And I was meant to reach that level? How could I possibly manage for that long?

"Just interact with people at your own level; those at inferior levels don't matter." She replied matter-of-factly.

I looked at her.

Is that why they grew so violent?

They saw people of lower cultivation as inferior. Because they lived less?

Is that how they grew so detached from normal people? Was that why they didn't care about the fates of the non-cultivators?
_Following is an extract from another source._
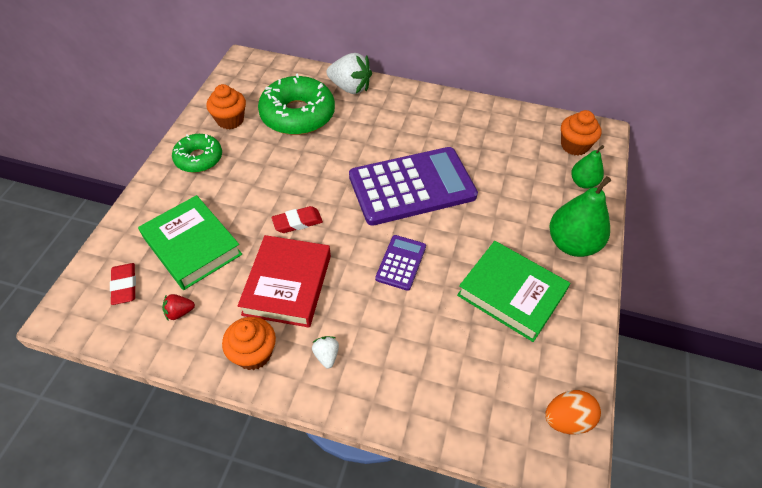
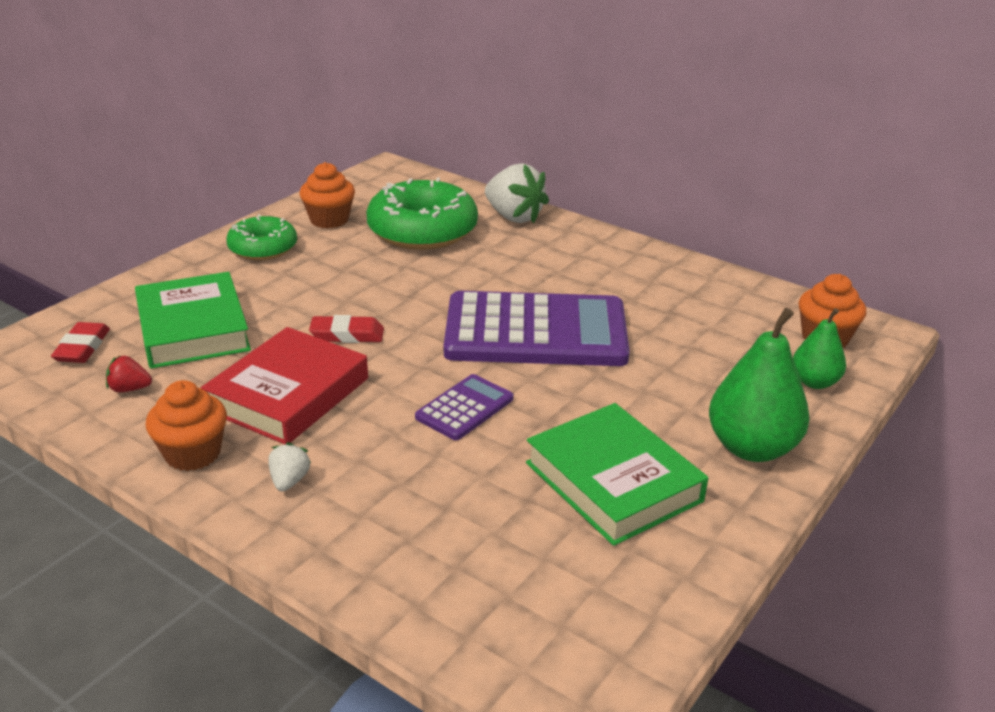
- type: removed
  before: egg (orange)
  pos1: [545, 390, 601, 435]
Was cultivation itself the root cause of this world's horribleness?

I didn't know, but this was a lot—really, really a lot.

"Are you okay?" She asked, and seeing me getting paler and paler as I thought about the implications of her words, I went right beyond the phase of denial and straight to acceptance. By now, I trusted Jasmine way too much to just think she was kidding right now.

"I think so." I asked back; I wasn't sure. In the end, this didn't affect how I was going to live my life from now on, but it changed how I thought about the people of this world from a fundamental point of view.

Maybe they weren't savages?

Were they just people terrified of death, raised since young to not get close to people that lived shorter than them, therefore people that they saw as less talented cultivators than they were, because they saw it as a source of misery?

This was truly a miserable existence.

"Jasmine, what cultivation realm are you in?" I asked, looking her straight in the eyes. This wasn't about power; I just had to understand.

Just how different was she from what I saw as normal people? How different was I going to be the further I grew in these realms?

Did she look at me the same way I looked at mosquitoes? Could she go on a nap only to one day wake up just to find me as an old man while she looked no different?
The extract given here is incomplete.